++++ Data

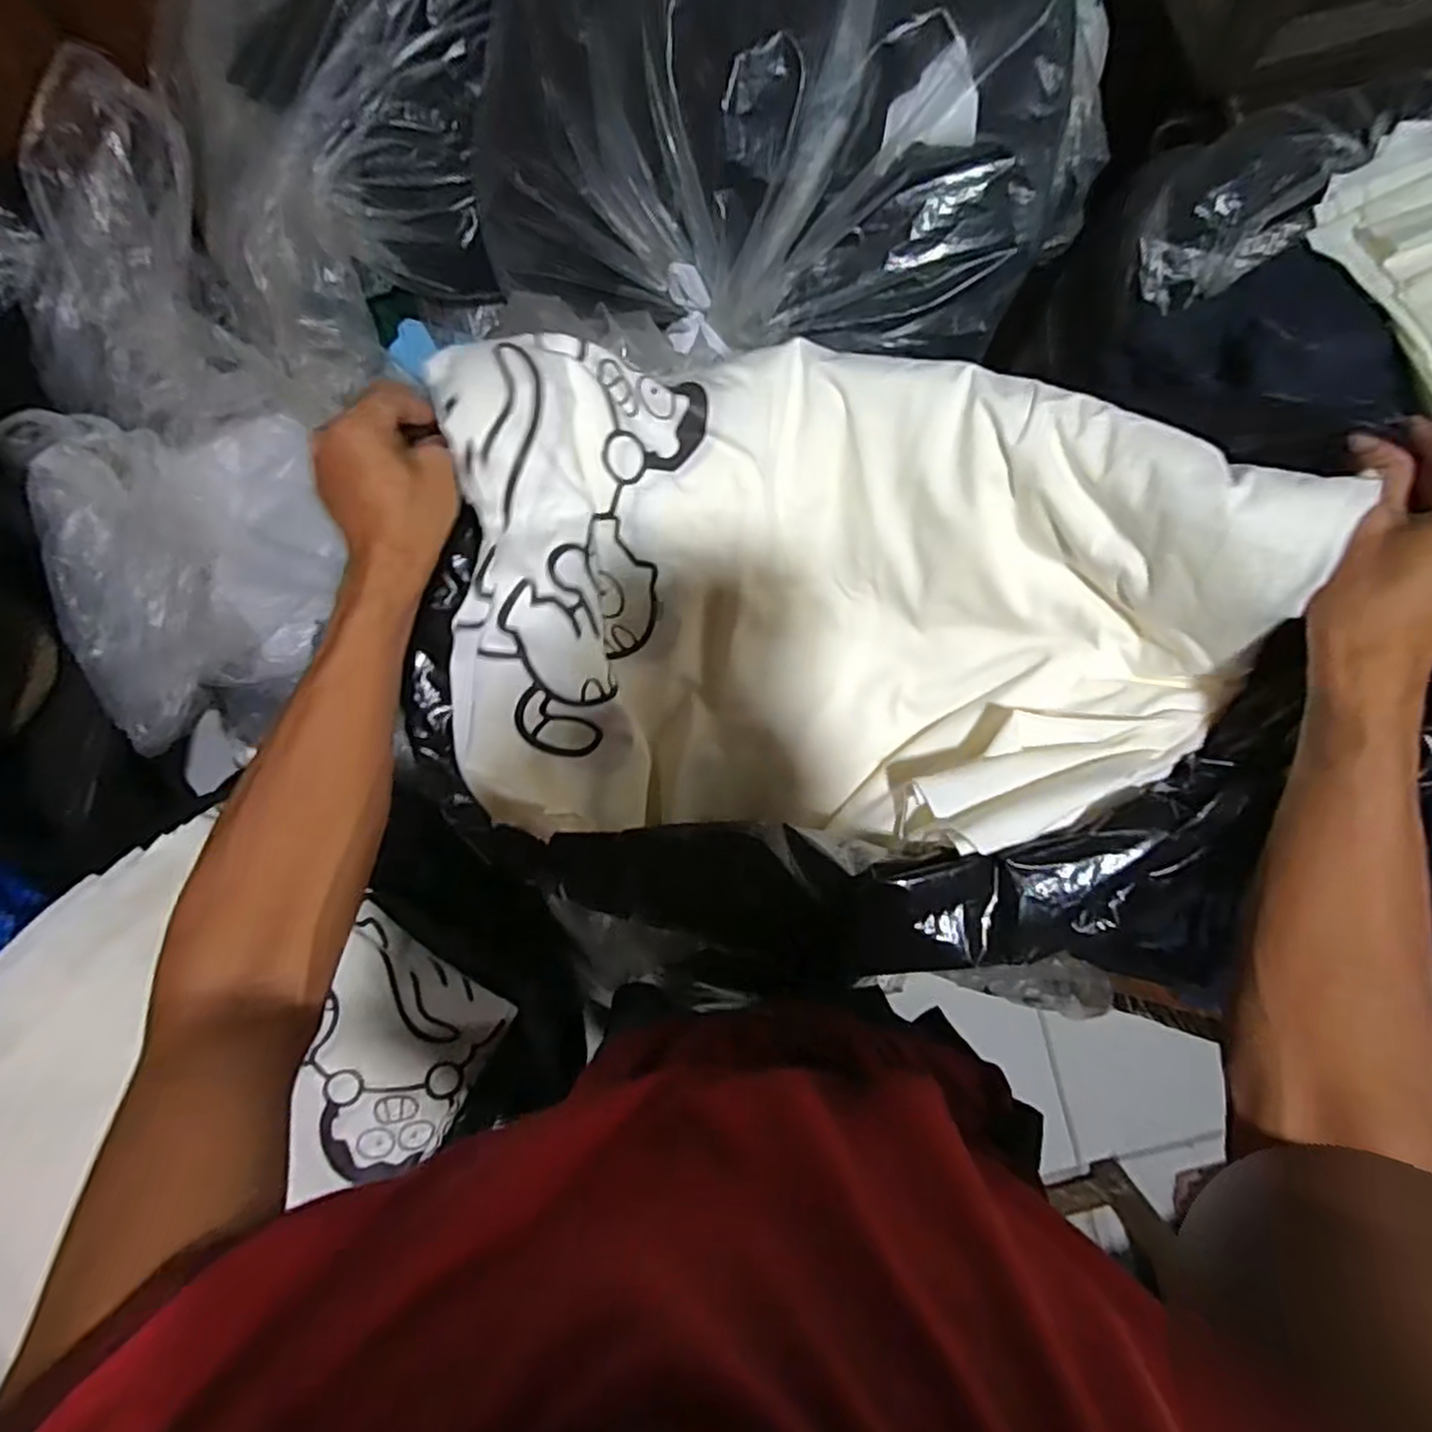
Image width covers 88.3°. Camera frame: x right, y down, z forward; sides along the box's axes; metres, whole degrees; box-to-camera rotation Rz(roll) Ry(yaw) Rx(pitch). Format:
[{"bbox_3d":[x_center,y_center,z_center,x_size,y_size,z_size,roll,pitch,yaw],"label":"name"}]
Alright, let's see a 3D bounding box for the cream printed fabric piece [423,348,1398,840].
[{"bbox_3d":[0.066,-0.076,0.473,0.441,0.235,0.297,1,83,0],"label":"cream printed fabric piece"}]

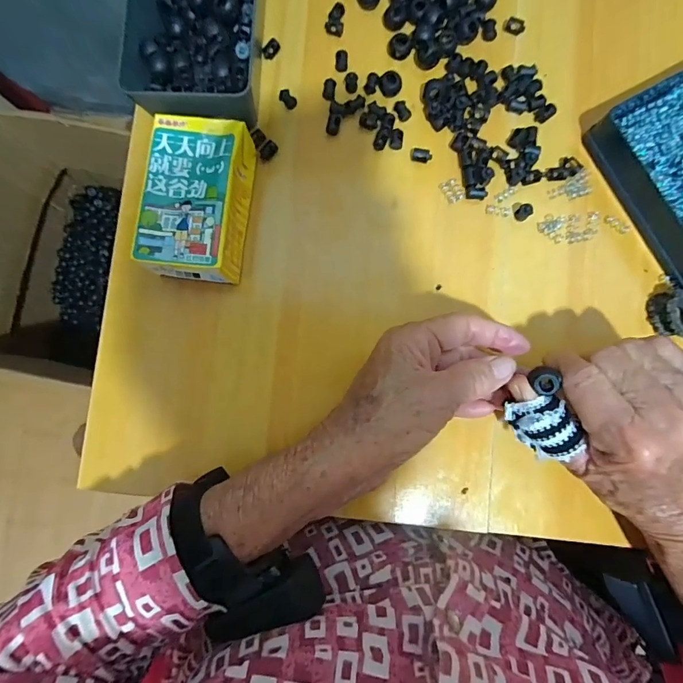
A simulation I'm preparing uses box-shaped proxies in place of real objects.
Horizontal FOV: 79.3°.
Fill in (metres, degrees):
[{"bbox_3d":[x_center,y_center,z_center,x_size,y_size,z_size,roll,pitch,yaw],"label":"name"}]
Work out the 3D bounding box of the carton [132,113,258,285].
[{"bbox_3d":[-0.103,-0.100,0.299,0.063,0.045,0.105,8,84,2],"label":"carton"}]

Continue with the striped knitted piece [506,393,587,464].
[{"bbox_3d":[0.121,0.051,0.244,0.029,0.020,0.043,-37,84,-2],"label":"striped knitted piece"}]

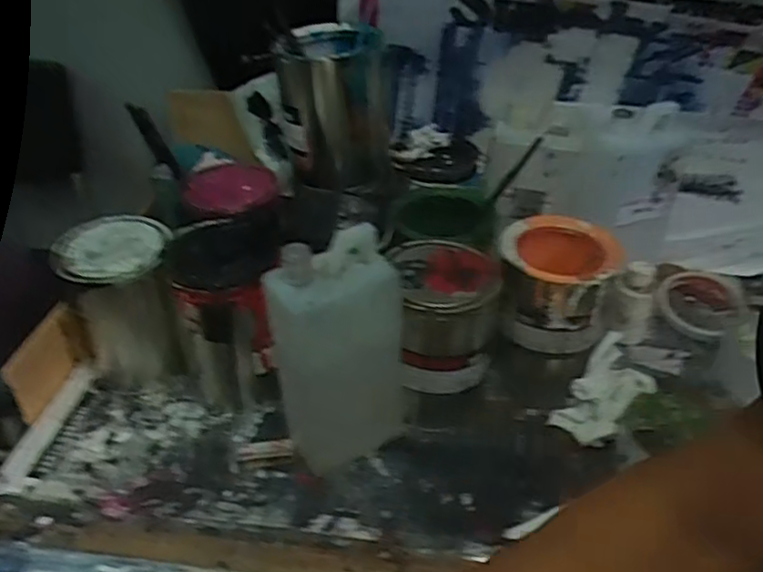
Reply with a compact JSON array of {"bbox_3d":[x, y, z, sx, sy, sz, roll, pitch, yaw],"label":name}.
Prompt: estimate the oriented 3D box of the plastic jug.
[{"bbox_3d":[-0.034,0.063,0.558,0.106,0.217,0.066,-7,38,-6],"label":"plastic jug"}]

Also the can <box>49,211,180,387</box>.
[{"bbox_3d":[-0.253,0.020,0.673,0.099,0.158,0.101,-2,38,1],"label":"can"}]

++++++++

Which lines of the records above hold the word "metres"? Copy each of them.

Image width covers 88.3°. Camera frame: x right, y down, z forward; sides along the box's axes; metres, whole degrees; box-to-camera rotation Rz(roll) Ry(yaw) Rx(pitch). Format:
Fill in (metres, degrees):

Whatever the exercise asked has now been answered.